Sal recoiled, rubbing his face. And returned the favor. The blow flung Maria across the porch, cracking the back of her head on the mailbox. She was unconscious before she hit the ground.

Sal gestured at the ranch hands. “Leave her here. The old man comes with us.”

He glanced up then, as if he sensed he was being watched. The raven scuttled back on the roof, clinging to the curled shingles. He did not budge until he heard the sound of an engine and saw the truck leaving down the gravel road.

“S
ig, you're gonna have to surrender your flea-­infested bed to our guest.”

The coyote growled.

“Look, I'm not in the habit of hauling strange men home, but you're gonna have to deal.”

Petra dragged Gabriel's limp body out of the truck into the Airstream. It was like wrestling with a rag doll—­awkward, floppy, and expressionless. She didn't know where else to take him. She couldn't take him to a hospital. What on earth would they make of that glow-­in-­the-­dark blood? And she couldn't leave him at the Rutherford ranch. She had no other choice but to invade Sig's bed. She hoped that Gabe survived. There was no good way to explain the body of a man with glowing blood in her bed. If anybody cared.

Besides, she was curious as hell.

She dumped Gabriel's unconscious form onto the futon. Petra cast about the trailer for materials to use as a first aid kit. She came up with the bottle of alcohol she'd gotten from the hardware store, the aluminum tape she used to create the spectroscope, the X-­acto knives, and a ­couple of fistfuls of cotton.

Good enough.

She grasped Gabe's right arm, pushing the sleeve up. His hand . . . his hand just wasn't there. Below the wrist, a jagged wound seemed to suggest it had been torn off, but there was no blood. Not even seeping. She turned his arm over, examining it. Was this an old wound, somehow? But he had been whole the last time she'd seen him . . . it made no sense. Perhaps he used a very good prosthetic that she hadn't noticed? She still bound it up with a towel from the bathroom, wrapping it tightly with aluminum tape.

Next she unbuttoned Gabe's shirt, exposing wounds in his shoulder and ribs. It looked like someone had struck him with some kind of a blunt object—­a baseball bat? Thick swelling and contusions had formed over prickly areas that suggested shattered bone. She gently wrestled Gabriel out of his sleeves, feeling as if she were pouring spaghetti into a drinking straw.

She sat back on her heels.
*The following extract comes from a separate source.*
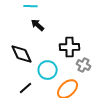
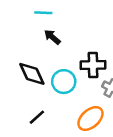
cyan circle: (48, 70) -> (64, 82), moved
She didn't know how to deal with wounds like these. Gabriel's skin was cold and smooth across his well-­muscled chest. In the shade of the trailer, the wounds looked like splatters from a paintball gun, pulsing a shimmering yellow from the edges. It was as if his skin were stretched tight over a great and terrible light, and rends in his skin allowed it to leak out.